Antipsychotics are a treatment option for delirium in the intensive care unit. Atypical antipsychotics are preferred over first-generation antipsychotics because of their lower incidence of extrapyramidal adverse effects. The most common such effect is akathisia or restlessness. This report describes a case of atypical antipsychotic–induced akathisia and addresses the clinical distinction between extrapyramidal movements and movements due to intensive care unit delirium.
A 56-year-old man who had a prolonged hospital stay after orthotopic liver transplant complicated by multisystem organ failure, primary graft failure requiring a second transplant, and enterocutaneous fistula developed agitated delirium on hospital day 28. Initial treatment included intravenous haloperidol and scheduled sublingual olanzapine (5 mg daily). His delirium and insomnia persisted, requiring dexmedetomidine infusion. Olanzapine dosing was increased to 10 mg daily on hospital day 34 and 15 mg daily on hospital day 45. The following day, his mentation improved; however, he exhibited asynchronous, nonrhythmic, involuntary rolling motions of his hands and choreiform gait.

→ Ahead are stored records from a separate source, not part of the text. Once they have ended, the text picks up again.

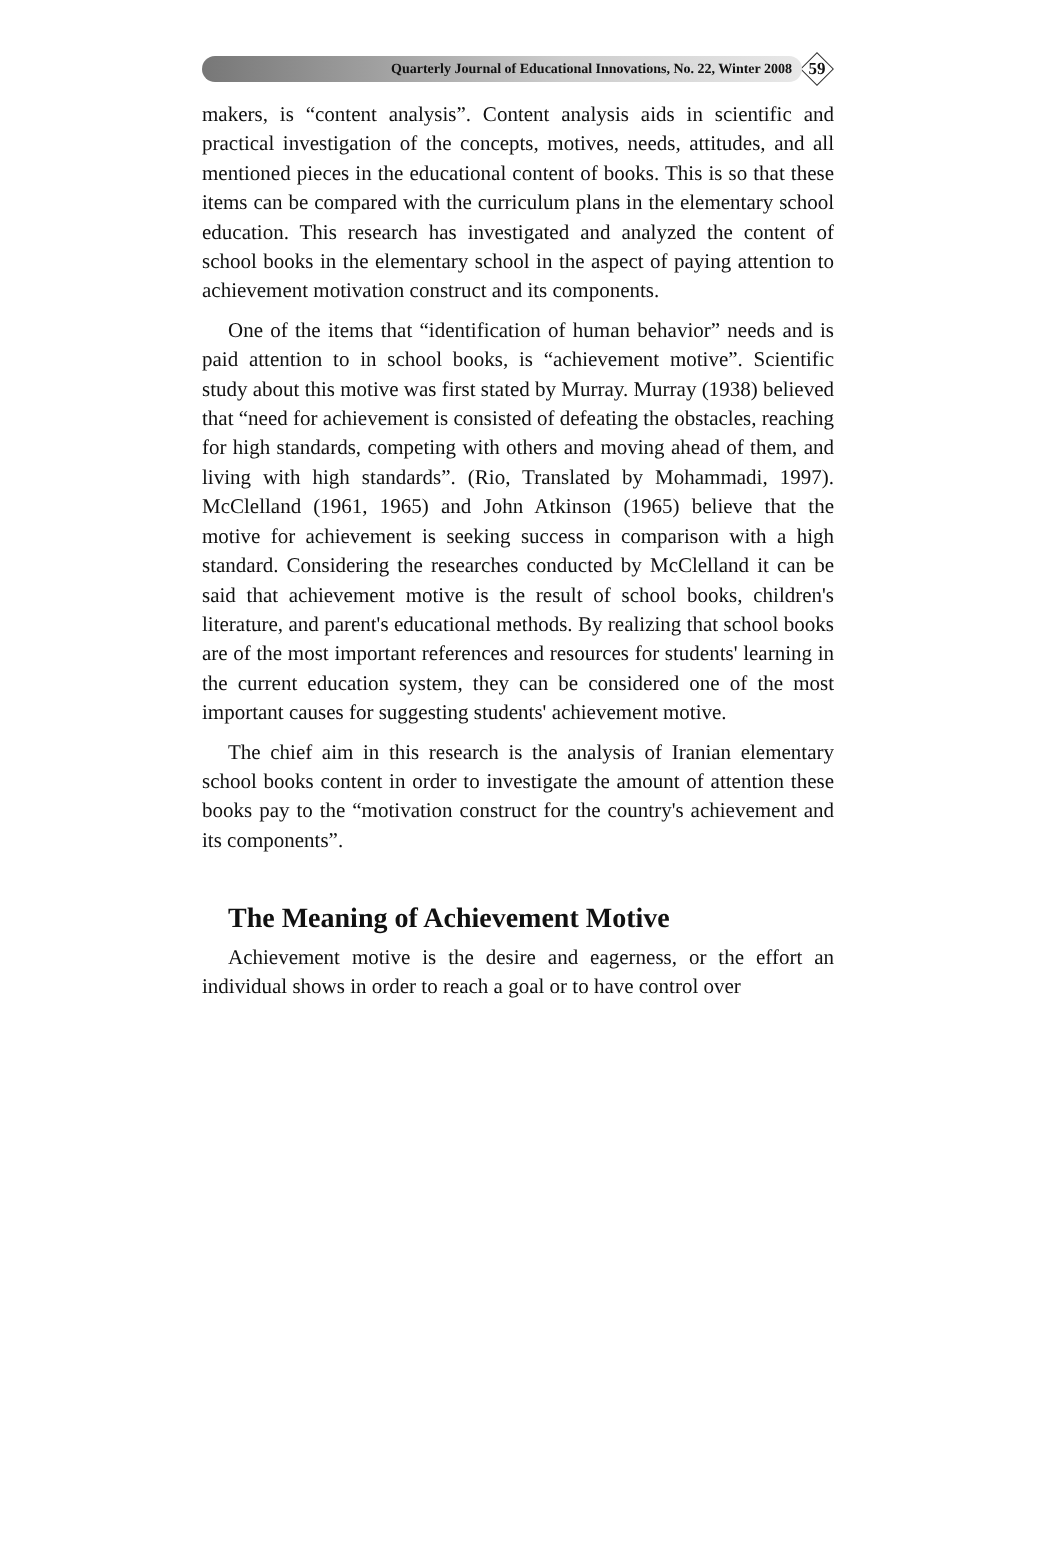Quarterly Journal of Educational Innovations, No. 22, Winter 2008 59
makers, is “content analysis”. Content analysis aids in scientific and practical investigation of the concepts, motives, needs, attitudes, and all mentioned pieces in the educational content of books. This is so that these items can be compared with the curriculum plans in the elementary school education. This research has investigated and analyzed the content of school books in the elementary school in the aspect of paying attention to achievement motivation construct and its components.
One of the items that “identification of human behavior” needs and is paid attention to in school books, is “achievement motive”. Scientific study about this motive was first stated by Murray. Murray (1938) believed that “need for achievement is consisted of defeating the obstacles, reaching for high standards, competing with others and moving ahead of them, and living with high standards”. (Rio, Translated by Mohammadi, 1997). McClelland (1961, 1965) and John Atkinson (1965) believe that the motive for achievement is seeking success in comparison with a high standard. Considering the researches conducted by McClelland it can be said that achievement motive is the result of school books, children's literature, and parent's educational methods. By realizing that school books are of the most important references and resources for students' learning in the current education system, they can be considered one of the most important causes for suggesting students' achievement motive.
The chief aim in this research is the analysis of Iranian elementary school books content in order to investigate the amount of attention these books pay to the “motivation construct for the country's achievement and its components”.
The Meaning of Achievement Motive
Achievement motive is the desire and eagerness, or the effort an individual shows in order to reach a goal or to have control over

Antipsychotics were immediately discontinued owing to acute akathisia. All symptoms resolved within 2 days, and the patient was transferred out of the intensive care unit on hospital day 52.
Although extrapyramidal adverse effects are less common with olanzapine than with typical antipsychotics, they sometimes occur and can mimic manifestations of delirium. Restlessness should alert the nurse to assess for possible extrapyramidal adverse effects. If they are suspected, antipsychotic medications should be reduced or discontinued to prevent progression to functional disability.